What you will do: Give the part of the listing that opens with the line containing "family: Cyperaceae" and closes with the line containing "collection date: 1944-05-30" as a numbered list, leaving out any blank lines.

Data records:
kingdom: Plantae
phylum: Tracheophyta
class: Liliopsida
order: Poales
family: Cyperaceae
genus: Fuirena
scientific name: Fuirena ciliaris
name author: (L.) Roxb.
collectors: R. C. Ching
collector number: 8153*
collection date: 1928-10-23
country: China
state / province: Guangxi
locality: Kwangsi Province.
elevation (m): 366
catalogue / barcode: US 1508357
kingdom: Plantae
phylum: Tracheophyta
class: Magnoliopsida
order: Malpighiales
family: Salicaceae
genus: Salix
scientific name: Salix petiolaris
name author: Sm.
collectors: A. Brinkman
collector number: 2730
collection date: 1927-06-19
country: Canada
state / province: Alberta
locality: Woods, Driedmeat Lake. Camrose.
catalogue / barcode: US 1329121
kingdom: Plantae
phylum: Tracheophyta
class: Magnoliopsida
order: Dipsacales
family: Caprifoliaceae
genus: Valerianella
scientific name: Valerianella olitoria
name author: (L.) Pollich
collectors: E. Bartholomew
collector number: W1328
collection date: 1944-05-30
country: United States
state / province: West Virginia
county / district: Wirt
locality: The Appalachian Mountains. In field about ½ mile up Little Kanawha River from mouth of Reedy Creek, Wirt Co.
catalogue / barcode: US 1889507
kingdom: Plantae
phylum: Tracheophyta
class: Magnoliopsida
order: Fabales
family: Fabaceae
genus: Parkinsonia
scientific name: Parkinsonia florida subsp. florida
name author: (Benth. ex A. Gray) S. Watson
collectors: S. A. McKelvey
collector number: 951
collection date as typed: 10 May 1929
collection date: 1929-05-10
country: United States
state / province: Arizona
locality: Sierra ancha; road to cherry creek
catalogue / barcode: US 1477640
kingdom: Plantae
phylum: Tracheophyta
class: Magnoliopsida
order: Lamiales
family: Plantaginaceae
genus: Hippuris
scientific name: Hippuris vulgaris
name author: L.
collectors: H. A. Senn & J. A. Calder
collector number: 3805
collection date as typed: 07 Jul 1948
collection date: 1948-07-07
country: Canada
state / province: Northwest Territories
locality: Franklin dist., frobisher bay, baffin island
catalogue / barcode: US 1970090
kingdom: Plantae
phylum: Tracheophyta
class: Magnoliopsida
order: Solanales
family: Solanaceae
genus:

Answer in full:
1. family: Cyperaceae
2. genus: Fuirena
3. scientific name: Fuirena ciliaris
4. name author: (L.) Roxb.
5. collectors: R. C. Ching
6. collector number: 8153*
7. collection date: 1928-10-23
8. country: China
9. state / province: Guangxi
10. locality: Kwangsi Province.
11. elevation (m): 366
12. catalogue / barcode: US 1508357
13. kingdom: Plantae
14. phylum: Tracheophyta
15. class: Magnoliopsida
16. order: Malpighiales
17. family: Salicaceae
18. genus: Salix
19. scientific name: Salix petiolaris
20. name author: Sm.
21. collectors: A. Brinkman
22. collector number: 2730
23. collection date: 1927-06-19
24. country: Canada
25. state / province: Alberta
26. locality: Woods, Driedmeat Lake. Camrose.
27. catalogue / barcode: US 1329121
28. kingdom: Plantae
29. phylum: Tracheophyta
30. class: Magnoliopsida
31. order: Dipsacales
32. family: Caprifoliaceae
33. genus: Valerianella
34. scientific name: Valerianella olitoria
35. name author: (L.) Pollich
36. collectors: E. Bartholomew
37. collector number: W1328
38. collection date: 1944-05-30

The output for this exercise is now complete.